Experts:
Dr. Gamboa (malarial scientist): Accessibility issues of rural populations → developed an easy-to use, cheap, diagnostic kit
Dr. Velavan (malarial scientist): P. falciparum causes the deadliest form of Malaria → focused on P. falciparum instead of P. vivax
Dr Priyanka Devgun (community medicine doctor): Attitudes toward Malaria are lax → Designed an effective public engagement strategy
Dr. David Norman (structural biologist): Provided input and feedback with structural modeling of cyclotides
Poornima Raveendran (Senior Teaching Associate): Accessibility issues with the diagnostic kit → aimed to create instructional videos in vernacular languages and further develop software to detect Malaria without preprocessing images.

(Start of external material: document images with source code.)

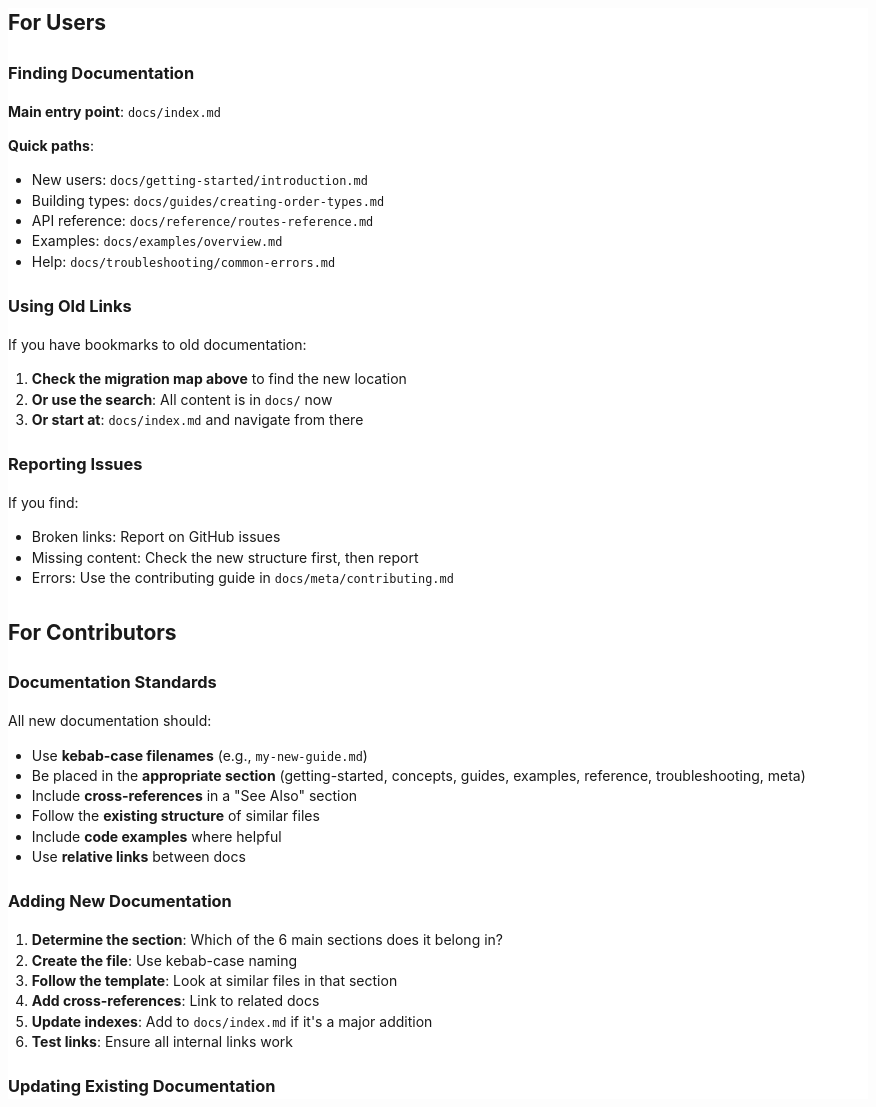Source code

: ## For Users

### Finding Documentation

**Main entry point**: `docs/index.md`

**Quick paths**:
- New users: `docs/getting-started/introduction.md`
- Building types: `docs/guides/creating-order-types.md`
- API reference: `docs/reference/routes-reference.md`
- Examples: `docs/examples/overview.md`
- Help: `docs/troubleshooting/common-errors.md`

### Using Old Links

If you have bookmarks to old documentation:

1. **Check the migration map above** to find the new location
2. **Or use the search**: All content is in `docs/` now
3. **Or start at**: `docs/index.md` and navigate from there

### Reporting Issues

If you find:
- Broken links: Report on GitHub issues
- Missing content: Check the new structure first, then report
- Errors: Use the contributing guide in `docs/meta/contributing.md`

## For Contributors

### Documentation Standards

All new documentation should:
- Use **kebab-case filenames** (e.g., `my-new-guide.md`)
- Be placed in the **appropriate section** (getting-started, concepts, guides, examples, reference, troubleshooting, meta)
- Include **cross-references** in a "See Also" section
- Follow the **existing structure** of similar files
- Include **code examples** where helpful
- Use **relative links** between docs

### Adding New Documentation

1. **Determine the section**: Which of the 6 main sections does it belong in?
2. **Create the file**: Use kebab-case naming
3. **Follow the template**: Look at similar files in that section
4. **Add cross-references**: Link to related docs
5. **Update indexes**: Add to `docs/index.md` if it's a major addition
6. **Test links**: Ensure all internal links work

### Updating Existing Documentation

Sriram Raghavendran (Joint Executive Director, Star Health and Allied Insurance): Diagnostic kit must be as simple as possible → decided to split the kit into two components, Reusable and Consumables and test whether pre-assembling the foldscope before distributing it would be possible
Feedback from doctors:
Dr. Nilofar Bijali (worked in a public health organization in a tribal area): Tests needed to be conducted to see if our diagnostics kit was better than Rapid Diagnostic Tests (RDTs)
Dr. Rituja Sardesai (previously worked in a rural primary health center): Our instruction manual for the diagnostic kit was well-made and our instructional video for the foldscope required translation into vernacular videos.
Dr Akshay Wagh (currently works at a rural primary health center): It would be necessary to perform field studies and efficiency studies before continuing the development of such a kit.
Dr. Roshani Rameshwar Sagane (currently works at a rural primary health center): Maximum pictorial representation is necessary in the instruction manual that we have developed. She also had suggestions on the distribution of our diagnostic kit.
Public Engagement:
Webinar (via collaboration): A webinar for school students, highlighting the dangers of mosquito-borne diseases, and what we could do to combat them.
Radio show: An interview on a radio channel, where a team member spoke about the deadliness of Malaria and how good hygiene can prevent the spread of the disease.
Journal publication (via collaboration): The iGEM Vector and Muggle journals, created by the MSP-Maastricht team, contain peer-reviewed articles from iGEM teams from across the globe. We submitted an article and were part of the peer-review process.
Malaria song: In order to spread awareness about the seriousness of Malaria and how it could be combated, our team wrote, composed, produced, and sang a Malaria song, which can be found on our wiki!
Tangram activity: We developed a module to teach high school students about synthetic biology. This used tangrams to teach kids the basics of genetic engineering.